One especially cute puppy from a breeder in Texas caught her eye. Kohl called the breeder and mailed a deposit. A friend warned her of the horrors of puppy mills, but Kohl admits she only "half-listened."
Still, Kohl, who was already active in the fight against factory farming, decided to fly to Texas herself so she could dispel her friend's concerns. The trip had the opposite effect.
"What I discovered was a house of horrors," says Kohl, who lives on the West Coast. "Barns and sheds filled with rows and rows of caged dogs who had never walked on grass, had never seen the sun, who were locked in cages their entire lives and used like breeding machines -- treated as if they were inanimate objects."
Kohl left without a dog but with a new mission in life: "I remember standing there that day, saying to myself, 'You will never be the same.' Because I knew I had to do something about it."
A few months later Kohl adopted "Baby," a 9-year-old toy poodle that had been rescued from a puppy mill, and the two have been inseparable ever since. Together they travel the country drumming up support to outlaw the inhumane practices and conditions found at thousands of puppy mills around the country.
During the course of their travels, Baby has been cuddled and cooed to by presumptive Democratic presidential nominee Barack Obama when he was still a state senator in Illinois, Madison's own Bishop Robert Morlino, and celebrities galore, including Lindsay Lohan, Martina Navratilova and Ted Kennedy.
A chronicle of their travels -- with heart-melting photos of Baby and her conquests -- is contained in "A Rare Breed of Love: The True Story of Baby and the Mission She Inspired to Help Dogs Everywhere," a new book out from Simon and Schuster. Baby and Kohl were in Madison on Monday, June 30, at Barnes & Noble as part of a 25-city tour to promote the book.
"We just don't have laws on the books to protect these dogs from inhumane abuse," says Kohl in a phone interview from her tour bus, which is wrapped with photos from the book and a plea to "Boycott pet stores and Internet breeders -- adopt instead."
Kohl says the public is becoming more aware of issues of animal cruelty, thanks in part to recent investigative efforts by local and national media. Oprah, for instance, recently aired a show on puppy mills that was so well received it was quickly replayed, says Kohl.
"I think the public is increasingly outraged and is demanding that we treat the animals in our midst with humanity and compassion."

▸ Exercise tasks:
1 - Print the section of the puppy-mill article that begins at the words "A few months" and stops after "and Ted Kennedy.", with no changes to the wording.
2 - Which lines in the rows contain the string "Peer"? Copy each of them in full.

▸ Data to examine:
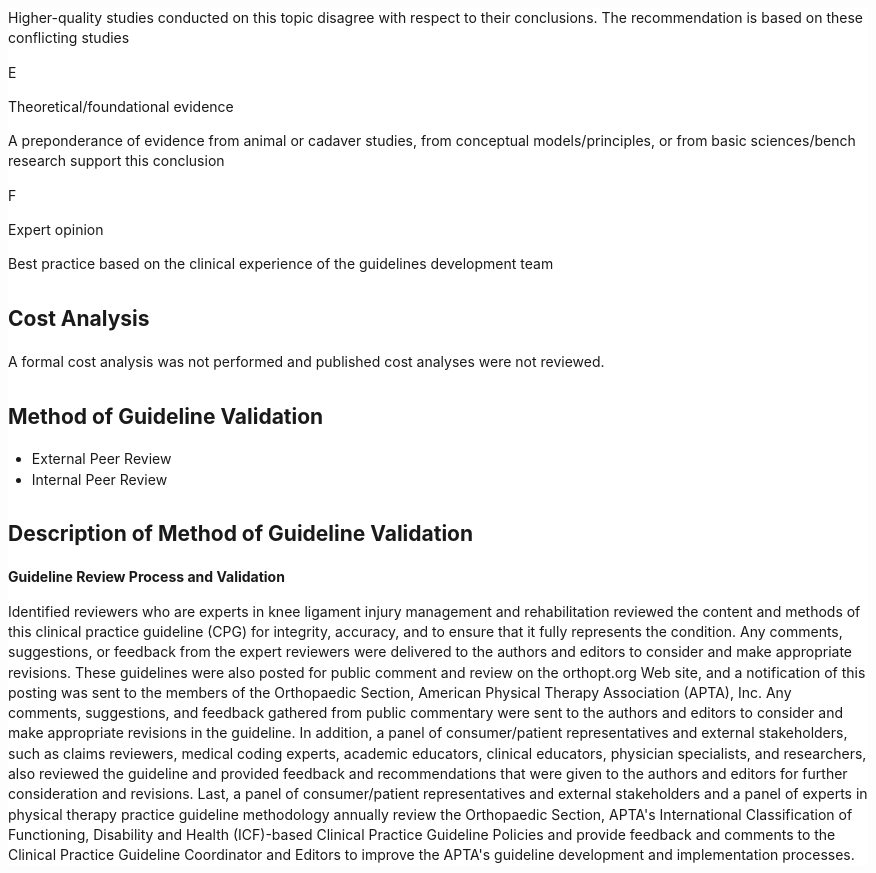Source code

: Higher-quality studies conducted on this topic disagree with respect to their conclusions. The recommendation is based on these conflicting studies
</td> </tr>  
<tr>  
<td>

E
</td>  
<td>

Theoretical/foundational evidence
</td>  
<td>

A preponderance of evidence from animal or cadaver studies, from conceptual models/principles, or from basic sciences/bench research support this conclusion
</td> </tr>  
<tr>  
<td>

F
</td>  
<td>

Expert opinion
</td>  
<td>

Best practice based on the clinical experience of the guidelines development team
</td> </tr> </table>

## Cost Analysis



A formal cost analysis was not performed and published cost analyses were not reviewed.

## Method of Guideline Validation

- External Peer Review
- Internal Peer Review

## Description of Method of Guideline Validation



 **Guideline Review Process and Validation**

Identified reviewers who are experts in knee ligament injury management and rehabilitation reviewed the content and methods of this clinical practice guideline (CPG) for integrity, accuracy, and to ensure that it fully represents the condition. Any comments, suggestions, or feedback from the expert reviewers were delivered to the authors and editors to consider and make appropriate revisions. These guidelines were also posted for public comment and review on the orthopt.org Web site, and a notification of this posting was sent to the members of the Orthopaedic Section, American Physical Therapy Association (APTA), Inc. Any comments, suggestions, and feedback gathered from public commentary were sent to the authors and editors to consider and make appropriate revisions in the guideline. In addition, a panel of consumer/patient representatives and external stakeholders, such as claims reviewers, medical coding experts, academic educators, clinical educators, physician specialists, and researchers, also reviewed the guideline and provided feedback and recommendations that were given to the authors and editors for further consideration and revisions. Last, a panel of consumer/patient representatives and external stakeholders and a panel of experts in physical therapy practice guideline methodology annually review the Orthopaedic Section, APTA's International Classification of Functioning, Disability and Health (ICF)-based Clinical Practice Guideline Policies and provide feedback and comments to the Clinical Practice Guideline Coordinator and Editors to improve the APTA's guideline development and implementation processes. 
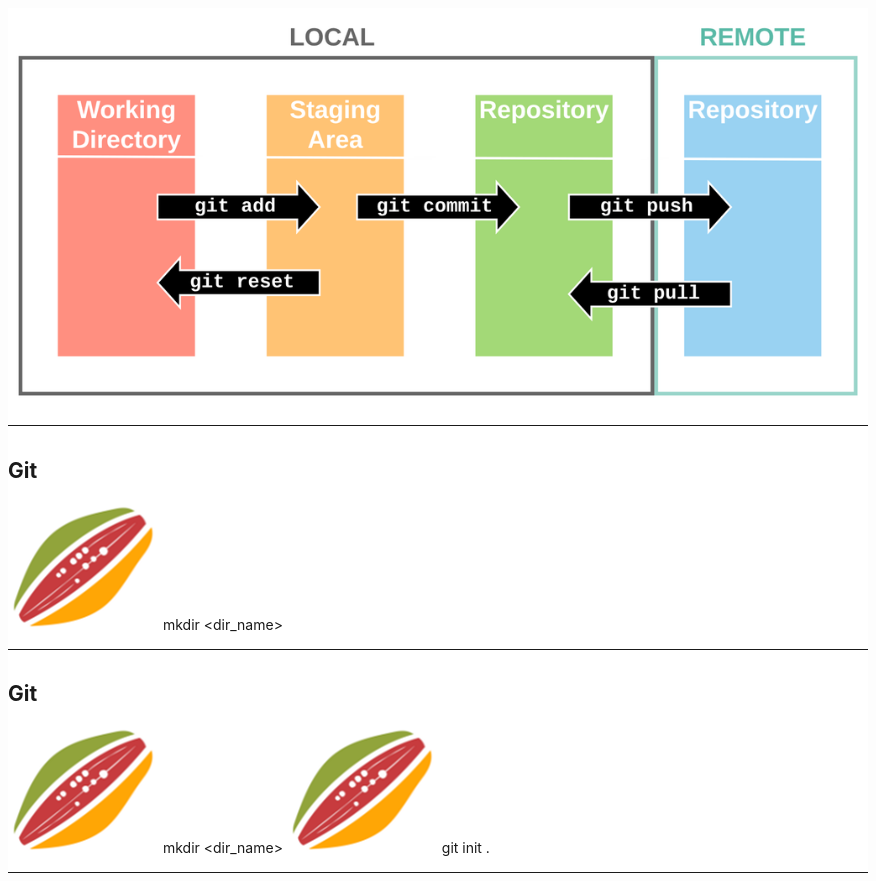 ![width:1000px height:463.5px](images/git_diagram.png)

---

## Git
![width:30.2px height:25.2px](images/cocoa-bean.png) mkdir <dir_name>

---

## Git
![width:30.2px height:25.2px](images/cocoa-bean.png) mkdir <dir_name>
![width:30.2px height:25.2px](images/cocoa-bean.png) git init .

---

▸ Results of the exercise:
1 -
A few months later Kohl adopted "Baby," a 9-year-old toy poodle that had been rescued from a puppy mill, and the two have been inseparable ever since. Together they travel the country drumming up support to outlaw the inhumane practices and conditions found at thousands of puppy mills around the country.
During the course of their travels, Baby has been cuddled and cooed to by presumptive Democratic presidential nominee Barack Obama when he was still a state senator in Illinois, Madison's own Bishop Robert Morlino, and celebrities galore, including Lindsay Lohan, Martina Navratilova and Ted Kennedy.

2 -
- External Peer Review
- Internal Peer Review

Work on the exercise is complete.